CARACTERIZACION DE LA CAPOEIRA ANGOLA

El Capoeirista Angolero, busca componer sus movimientos con los movimientos de su adversario, intentando generar un juego asociado, como una unidad. Su censo estético le direcciona hacia la obtención de una sintonía eurítmica usando movimientos expresivos, variados y al mismo tiempo funcionales.
Los movimientos de los jugadores, visiblemente inspirados en movimientos de animales silvestres, ofrecen una gran libertad y variedad de recursos aplicables a las diversas situaciones del juego que se desenvuelve como una trama, con diferentes pasajes. El Capoeirista demuestra su superioridad en el espacio de la roda, llevando al adversario a la confusión con el peligro y la complejidad de sus movimientos.
Naturalmente afloran de los jugadores innumerables fases de temperamento humano: el miedo, la alegría, la rabia, el orgullo, la compasión, la indiferencia y otros sentimientos que atormentan la intriga, exigiendo el controle psicológico de los adversarios en un juego de estrategia, en que las piezas a ser movidas son las partes del propio cuerpo.
Los capoeiristas deben armonizar el clima del juego con el momento de la roda, o sea, jugar de acuerdo con el toque y el retorno que está siendo tocado por la batería u orquesta, con el sentimiento de los versos que están siendo entonados por el cantor y por el coro. Sagacidad, auto confianza, lealtad, humildad, elegancia son algunos de los factores subjetivos que cualifican al Capoeirista Angolero, heredadas de los antiguos practicantes del N'golo. El ser capoeirista exige perfecto dominio de la cultura, de las tradiciones y del juego, el toque de los instrumentos y la interpretación de los cantos.
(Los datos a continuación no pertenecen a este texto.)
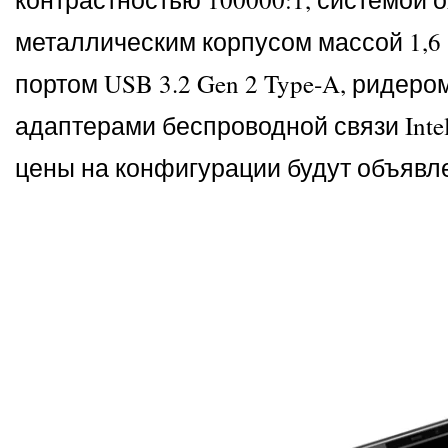
металлическим корпусом массой 1,6 к
портом USB 3.2 Gen 2 Type‑A, ридеро
адаптерами беспроводной связи Intel 
цены на конфигурации будут объявл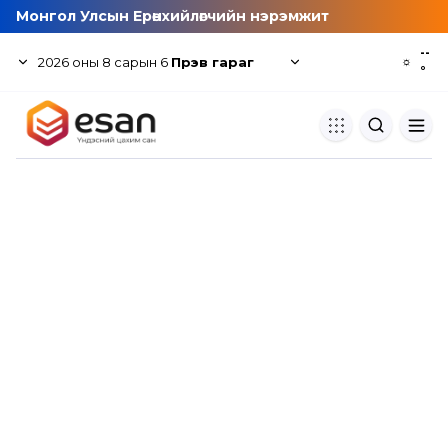
Монгол Улсын Ерөнхийлөгчийн нэрэмжит
--
2026
оны
8
сарын
6
Пүрэв гараг
☼
°
Хуулбар шалгуур
Нэгдсэн сангаас шалгаж
хуулбарын түвшин тогтоох.
Толь бичиг
Монгол хэлний их тайлбар тол
хайх.
Судлаачийн булан
Судалгааны тэмдэглэлээ хадгала
хуваалцах.
Гишүүнчлэл
Унших багц худалдан авах.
... En el 1500, Pedro Álvarez Cabral llegó al Brasil. Como de costumbre, una de las primeras providencias fue capturar a la población local -los indios brasileños- para abastecerse de mano de obra esclava. La experiencia con los aborígenes fracasó: los indios morían en cautiverio. Entonces los portugueses comenzaron a importar sus trabajadores esclavos desde el África.
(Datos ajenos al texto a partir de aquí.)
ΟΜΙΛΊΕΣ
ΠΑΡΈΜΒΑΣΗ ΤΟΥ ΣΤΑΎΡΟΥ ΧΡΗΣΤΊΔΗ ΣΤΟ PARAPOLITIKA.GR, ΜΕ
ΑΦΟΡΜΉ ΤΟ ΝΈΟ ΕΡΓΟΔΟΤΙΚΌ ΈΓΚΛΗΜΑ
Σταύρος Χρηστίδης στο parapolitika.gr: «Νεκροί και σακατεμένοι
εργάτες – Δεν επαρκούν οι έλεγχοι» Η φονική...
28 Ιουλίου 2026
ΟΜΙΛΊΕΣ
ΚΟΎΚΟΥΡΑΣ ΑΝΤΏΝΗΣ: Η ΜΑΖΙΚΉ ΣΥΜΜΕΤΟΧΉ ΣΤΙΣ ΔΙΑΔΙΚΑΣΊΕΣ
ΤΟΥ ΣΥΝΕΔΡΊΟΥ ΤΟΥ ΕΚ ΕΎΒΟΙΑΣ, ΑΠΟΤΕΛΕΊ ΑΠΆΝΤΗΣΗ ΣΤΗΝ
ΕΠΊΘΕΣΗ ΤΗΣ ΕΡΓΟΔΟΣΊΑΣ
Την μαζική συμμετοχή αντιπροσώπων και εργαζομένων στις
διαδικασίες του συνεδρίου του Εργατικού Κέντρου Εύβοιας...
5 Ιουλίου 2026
Del otro lado del Atlántico, hombres libres eran capturados y embarcados en los terribles navíos negreros, en un viaje-pesadilla rumbo a la esclavitud. Llegaron los africanos, primero en cientos y después en millares. Trajeron su cultura; una cultura viva, diferente de la europea.

Una cultura que no era guardada en libros o en museos, sino en el cuerpo, en la mente y en el corazón de cada hombre; siendo transmitida de padre a hijo, de iniciado a iniciante, a través de las generaciones hasta la actualidad.